Teresa Romero powiedziała, że pierwsze objawy choroby pojawiły się u niej 27 września. Wówczas kobieta zadzwoniła do przychodni, ale lekarze sporządzili tylko notatkę i uspokoili ją. Gorzej poczuła się kilka godzin później. Wezwała karetkę i trafiła do szpitala.

Jak twierdzi pielęgniarka, początkowo bagatelizowano objawy choroby. Romero trzykrotnie informowała, że ma gorączkę i dreszcze. Temperatura urosła do 38,6 st. C.

- W szpitalu zaczęłam podejrzewać, że coś się dzieje. Na początku lekarze i pielęgniarki przychodzili co godzinę, ale w pewnym momencie przestali - powiedziała pielęgniarka.

Dodała, że słyszała jakieś rozmowy za drzwiami i wtedy zaczęła coś podejrzewać. Niepokój wzbudziła ostatnia wizyta lekarzy, wówczas ubranych już w kombinezony ochronne. - Zapytałam lekarza o wyniki, ale nic nie chciał mi powiedzieć. Wzięłam więc komórkę i zobaczyłam w wiadomościach, że testy wykazały ebolę, ale nikt mi o tym nie powiedział. Nie powiedzieli mi w twarz: "Hej, Teresa, masz ebolę" - wyznała.

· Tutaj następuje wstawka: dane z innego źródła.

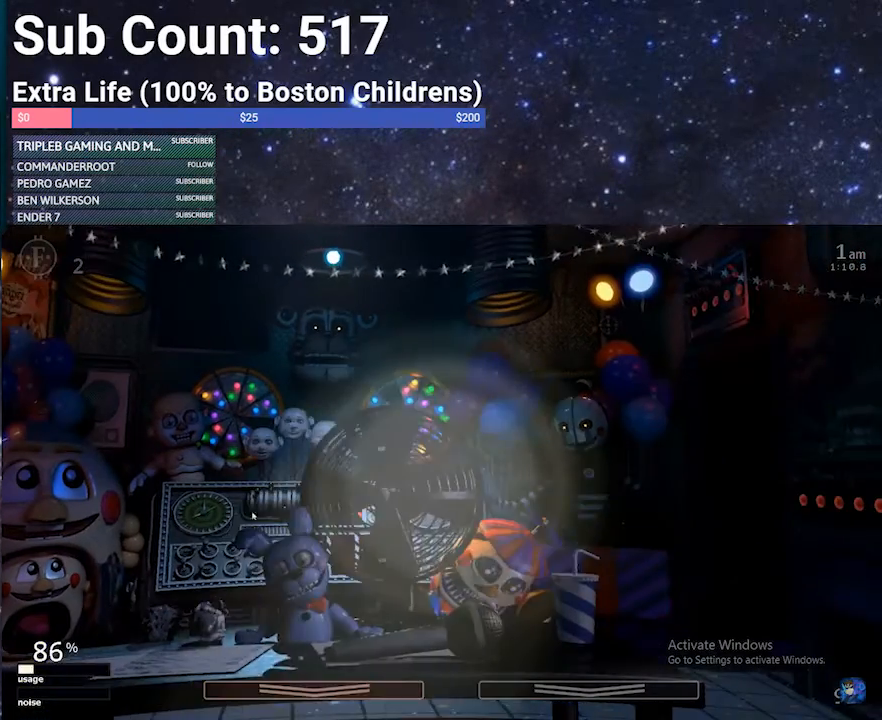
{"keys": [], "events": []}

Opiekowała się chorym misjonarzem

40-letnia Teresa Romero opiekowała się chorym na ebolę hiszpańskim misjonarzem, który zmarł. W parlamencie otwarto dochodzenie w sprawie pierwszego zarażenia ebolą poza Afryką.

Romero powiedziała lekarzowi, że pamięta, jak dotknęła twarzy rękawiczką, zdejmując ochronny kombinezon. Według przedstawicieli szpitala salowa dwukrotnie wchodziła do pokoju misjonarza, raz żeby zmienić mu pieluchy i drugi raz po jego śmierci, by zdezynfekować pomieszczenie. Ebola szerzy się poprzez bezpośredni kontakt z krwią i płynami ustrojowymi zarażonych ludzi i zwierząt, wirus nie roznosi się drogą kropelkową.